Christensen family lived on Figure Four Ranch

Submitted Photo Vic Christensen was the son of pioneer ranchers.

Vic Christensen was the son of pioneer ranchers Hans and Johanna Christensen. The Christensen family arrived in Dakota Territory at Fort Lincoln in the 1870s. They moved to a Dunn County site in the 1880s and then to the Figure Four Ranch near Fort Berthold Reservation in McKenzie County. Initially, the Figure Four was principally a horse ranch.

Vic was born in 1895 and attended the University of North Dakota and the University of Minnesota where he earned a law degree. He then returned to the family ranch and, upon the death of his father, took over the operation 30 miles north of Killdeer.

In addition to land holdings in Dunn County, the Figure Four also leased land on the Fort Berthold Reservation where Vic led the annual big lease roundup.

Following World War I the price of horses dropped and the Figure Four became a cattle ranching operation. It became known as one of the finest cattle operations in the state. The Christensens maintained a home on the ranch and in Watford City. Vic became known as “The Flying Cowboy” because he often used a small plane to travel between Watford City and the ranch.

Vic became president of the North Dakota State Cattlemen’s Association. He died in 1953.

He was inducted in the North Dakota Cowboy Hall of Fame in the Pre-1940s Ranching category in 1998.

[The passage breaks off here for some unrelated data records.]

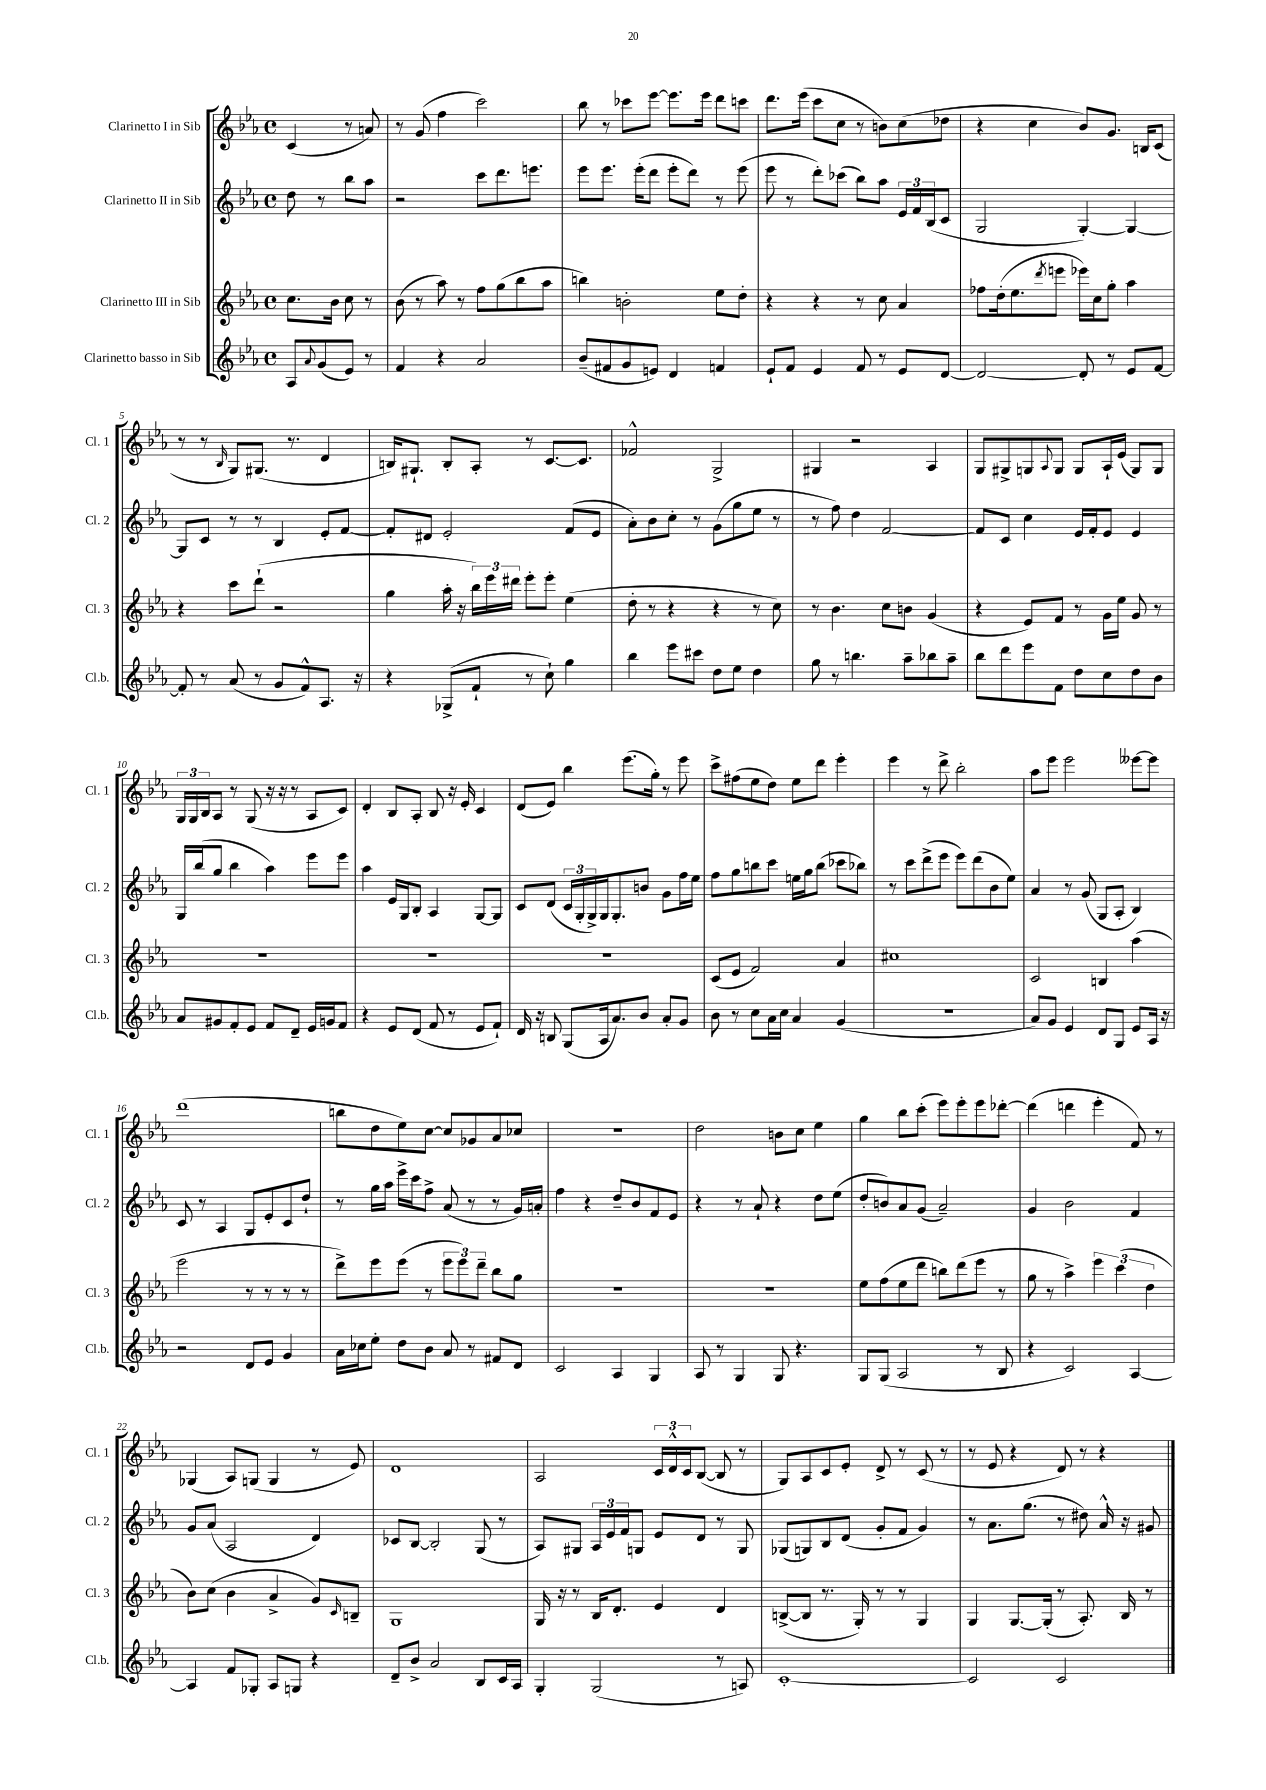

**kern	**kern	**kern	**kern
*part4	*part3	*part2	*part1
*staff4	*staff3	*staff2	*staff1
*I"Clarinetto basso in Sib	*I"Clarinetto III in Sib	*I"Clarinetto II in Sib	*I"Clarinetto I in Sib
*I'Cl.b.	*I'Cl. 3	*I'Cl. 2	*I'Cl. 1
*clefG2	*clefG2	*clefG2	*clefG2
*k[b-e-a-]	*k[b-e-a-]	*k[b-e-a-]	*k[b-e-a-]
*M4/4	*M4/4	*M4/4	*M4/4
*met(c)	*met(c)	*met(c)	*met(c)
=	=	=	=
8A-/L	8.cc\L	8dd\	(4c/
8qqa-/	.	.	.
(8g/	.	8r	.
.	16b-\Jk	.	.
8e-/J)	8cc\	8bb-\L	8r
8r	8r	8aa-\J	8an/)
=1	=1	=1	=1
4f/	(8b-\	2r	8r
.	8r	.	(8g/
4r	8aa-\)	.	4ff\
.	8r	.	.
2a-/	8ff\L	8ccc\L	2ccc\)
.	(8gg\	8.ddd\	.
.	8bb-\	.	.
.	.	8.eeen\J	.
.	8aa-\J	.	.
=2	=2	=2	=2
(8b-~/L	4bbn\)	8eee-\L	8bb-\
8f#X/	.	8.eee-\J	8r
8g/	2bn'\	.	8ccc-X\L
.	.	(16eee-'\KL	.
8en/J)	.	8ddd\J	[8eee-\J
4d/	.	8eee-'\L	8.eee-\L]
.	.	8ddd\J)	.
.	.	.	16eee-\Jk
4fn/	8ee-\L	8r	8ddd\L
.	8dd'\J	(8eee-\	8cccn\J
=3	=3	=3	=3
8e-`/L	4r	8eee-\	8.ddd\L
8f/J	.	8r	.
.	.	.	(16eee-\Jk
4e-/	4r	8ddd'\L)	8ccc\L
.	.	(8ccc-X\J	8cc\J
8f/	8r	8bb-\L)	8r
8r	8cc\	8aa-\J	8bn\L)
8e-/L	4a-/	24e-/LL	(8cc\
.	.	24f/	.
.	.	(24B-/J	.
[8d/J	.	8c/J	8dd-X\J
=4	=4	=4	=4
2d/_	8ff-X\L	2G/	4r
.	(16dd'\k	.	.
.	8.ee-\	.	.
.	.	.	4cc\
.	8qddd/	.	.
.	8eeen\J	.	.
8d'/]	16eee-X\LL)	[4G'/)	8b-/L)
.	16cc\J	.	.
8r	8gg'\J	.	8.g/J
8e-/L	4aa-\	4G/_	.
.	.	.	16Bn/KL
[8f/J	.	.	(8c/J
!!LO:LB:g=z
=5	=5	=5	=5
8f'/]	4r	8G/L]	8r
8r	.	8c/J	8r
.	.	.	16qqB-/
(8a-/	8ccc\L	8r	8G/L)
8r	(8ddd`\J	8r	(8.G#X/J
8g/L	2r	4B-/	.
.	.	.	8.r
8f^^/)	.	.	.
8.A-/J	.	8e-'/L	4d/
.	.	[8f/J	.
16r	.	.	.
=6	=6	=6	=6
4r	4gg\	8f'/L]	16Bn/KL)
.	.	.	8.G#X`/J
.	.	8d#X/J	.
(8G-X^/L	16aa-'\	2e-'/	8B'/L
.	16r	.	.
8f`/J	24bb-\LL)	.	8A-'/J
.	24eee-\	.	.
.	24ddd#X\JJ	.	.
8r	8eee-'\L	.	8r
8cc`\)	8eee-'\J	.	[8.c/L
4gg\	(4ee-\	(8f/L	.
.	.	.	8.c/J]
.	.	8e-/J	.
=7	=7	=7	=7
4bb-\	8dd'\	8a-'\L)	2f-X^^/
.	8r	8b-\	.
8eee-\L	4r	8cc'\J	.
8ccc#X\J	.	8r	.
8dd\L	4r	(8g\L	2G^/
8ee-\J	.	8gg\	.
4dd\	8r	8ee-\J	.
.	8cc\)	8r	.
=8	=8	=8	=8
8gg\	8r	8r	4G#X/
8r	4.b-\	8ff\)	.
4.bbn\	.	4dd\	2r
.	8cc\L	[2f/	.
8aa-~\L	8bn\J	.	.
8bb-X\	(4g/	.	4A-/
8aa-~\J	.	.	.
=9	=9	=9	=9
8bb-\L	4r	8f/L]	8G/L
8ddd\	.	8c/J	8G#X^/
8eee-\	8e-/L)	4cc\	8Gn/
.	.	.	8qqA-/
8f\J	8f/J	.	8G/J
8dd\L	8r	16e-/LL	8G/L
.	.	16f'/J	.
8cc\	16g\LL	8e-/J	16A-`/L
.	16ee-\JJ	.	(16e-/JJ
8dd\	8g/	4e-/	8G/L)
8b-\J	8r	.	8G/J
!!LO:LB:g=z
=10	=10	=10	=10
8a-/L	1r	16G/LL	24G/LL
.	.	.	24G/
.	.	(16bb-/J	.
.	.	.	24B-/J
8g#X/	.	8gg/J	8A-/J
8f'/	.	4bb-\	8r
8e-/J	.	.	(8G/
8f/L	.	4aa-\)	16r
.	.	.	16r
8d~/J	.	.	8r
16e-/LL	.	8eee-\L	8A-/L
16gn/J	.	.	.
8f/J	.	8eee-\J	8c/J)
=11	=11	=11	=11
4r	1r	4aa-\	4d'/
8e-/L	.	16e-/LL	8B-/L
.	.	16G/J	.
(8d/J	.	8B-'/J	8A-'/J
8f/	.	4A-/	8B-/
8r	.	.	16r
.	.	.	16e-'/
8e-/L	.	[8G/L	4c/
8f`/J)	.	8G/J]	.
=12	=12	=12	=12
16d/	1r	8c/L	(8d/L
16r	.	.	.
8Bn/	.	(8d/J	8e-/J)
(8G/L	.	24c/LL	4bb-\
.	.	24G'/	.
.	.	24G^/)	.
16A-/k	.	16G/J	.
8.a-/)	.	8.G'/	.
.	.	.	(8.eee-\L
8b-/J	.	8bn/J	.
.	.	.	16gg'\Jk)
8a-'/L	.	8g\L	8r
8g/J	.	16ff\L	8eee-\
.	.	16ee-\JJ	.
=13	=13	=13	=13
8b-\	(8c/L	8ff\L	8ccc^\L
8r	8e-/J	8gg\	(8ff#X\
8cc\L	2f/)	8bbn\	8ee-\
16a-\L	.	8ccc\J	8dd\J)
16cc\JJ	.	.	.
4a-/	.	16een\LL	8ee-\L
.	.	16gg\J	.
.	.	(8bb\J	8ddd\J
(4g/	4a-/	8ccc-X\L	4eee-'\
.	.	8bb-X\J)	.
=14	=14	=14	=14
1r	1cc#X	8r	4eee-\
.	.	8ccc\L	.
.	.	(8ddd^\	8r
.	.	8eee-\J	8ddd^\
.	.	8eee-\L)	2bb-'\
.	.	(8ddd\	.
.	.	8b-\	.
.	.	8ee-\J)	.
=15	=15	=15	=15
8a-/L)	2c/	4a-/	8aa-\L
8g/J	.	.	8eee-\J
4e-/	.	8r	2eee-\
.	.	(8g/	.
8d/L	4Bn/	8G/L	.
8G/J	.	8A-'/J	.
8e-/L	(4aa-\	4B-/)	[8eee--X\L
16A-/Jk	.	.	8eee--\J]
16r	.	.	.
!!LO:LB:g=z
=16	=16	=16	=16
2r	2eee-\	8c/	(1ddd
.	.	8r	.
.	.	4A-/	.
8d/L	8r	8G/L	.
8e-/J	8r	8e-'/	.
4g/	8r	8c/	.
.	8r	8dd`/J	.
=17	=17	=17	=17
16a-\LL	8ddd^\L)	8r	8bbn\L
16cc-X\J	.	.	.
8ee-'\J	8eee-\	16gg\LL	8dd\
.	.	16aa-\JJ	.
8dd\L	(8eee-\J	16eee-^\LL	8ee-\)
.	.	16ccc\J	.
8b-\J	8r	8ff^\J	[8cc\J
8a-/	12eee-\L	(8a-/	8cc/L]
.	12eee-\)	.	.
8r	.	8r	8g-X/
.	12ddd~\J	.	.
8f#X/L	8bb-\L	8r	8a-/
8d/J	8gg\J	16g/LL)	8cc-X/J
.	.	16an'/JJ	.
=18	=18	=18	=18
2c/	1r	4ff\	1r
.	.	4r	.
4A-/	.	8dd~/L	.
.	.	8b-/	.
4G/	.	8f/	.
.	.	8e-/J	.
=19	=19	=19	=19
8A-/	1r	4r	2dd\
8r	.	.	.
4G/	.	8r	.
.	.	8a-`/	.
8G/	.	4r	8bn\L
4.r	.	.	8cc\J
.	.	8dd\L	4ee-\
.	.	(8ee-\J	.
=20	=20	=20	=20
8G/L	8ee-\L	8dd'/L	4gg\
(8G/J	(8ff\	8bn/)	.
2A-/	8ee-\	8a-/	8bb-\L
.	8ddd\J	(8g/J	(8ccc'\J
.	8bbn\L)	2a-~/)	8eee-\L)
.	(8ddd\	.	8eee-'\
8r	8eee-\J	.	8eee-\
8B-/	8r	.	[8ddd-X'\J
=21	=21	=21	=21
4r	8gg\	4g/	(4ddd-\]
.	8r	.	.
2c/)	4aa-^\)	2b-\	4dddn\
.	6eee-\	.	4eee-'\
.	(6ccc\	.	.
[4A-/	.	4f/	8f/)
.	6dd\	.	.
.	.	.	8r
!!LO:LB:g=z
=22	=22	=22	=22
4A-/]	8b-\L)	8g/L	(4G-X/
.	(8cc\J	(8a-/J	.
8f/L	4b-\	2A-/	8A-/L)
8G-X'/J	.	.	(8Gn/J
8A-/L	4a-^/	.	4G/
8Gn/J	.	.	.
4r	8g/L)	4d/)	8r
.	16qqc/	.	.
.	8Bn~/J	.	8e-/)
=23	=23	=23	=23
8d~/L	1G	8c-X/L	1d
8b-^/J	.	[8B-/J	.
2a-/	.	2B-'/]	.
8B-/L	.	(8G/	.
16c/L	.	8r	.
16A-/JJ	.	.	.
=24	=24	=24	=24
4G'/	16G/	8A-/L)	2A-/
.	16r	.	.
.	8r	8G#X/J	.
(2G/	16B-/KL	24A-/LL	.
.	.	24e-/	.
.	8.d'/J	.	.
.	.	24f/J	.
.	.	8Gn/J	.
.	4e-/	8e-/L	24c/LL
.	.	.	24d^^/
.	.	.	24c/J
.	.	8d/J	([8B-/J
8r	4d/	8r	8B-/]
8An/)	.	8G/	8r
=25	=25	=25	=25
[1c'	([8Bn^/L	(8G-X/L	8G/L)
.	8B/J]	8Gn/)	8A-/
.	8.r	8B-/	8c/
.	.	(8d/J	8e-'/J
.	16G'/)	.	.
.	8r	8g'/L	8d^/
.	8r	8f/J	8r
.	4G/	4g/)	(8c/
.	.	.	8r
=26	=26	=26	=26
2c/]	4G/	8r	8r
.	.	8.a-\L	8e-/
.	[8.G/L	.	4r
.	.	(8.gg\J	.
.	(16G'/Jk]	.	.
2c/	8r	8r	8d/)
.	8.A-'/)	8dd#X\)	8r
.	.	16a-^^/	4r
.	16B-/	16r	.
.	8r	8g#X/	.
==	==	==	==
*-	*-	*-	*-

In more recent years the Three Affiliated Tribes (Mandan, Hidatsa and Arikara Nation) on the Fort Berthold Reservation purchased the historic Figure Four Ranch from ranchers Dean and Shirley Meyer in 1999. The roughly 9,300-acre ranch, east of Watford City, straddles Dunn and McKenzie counties. Today the ranch has buffalo and comes under the Three Affiliated Tribes’ Tourism.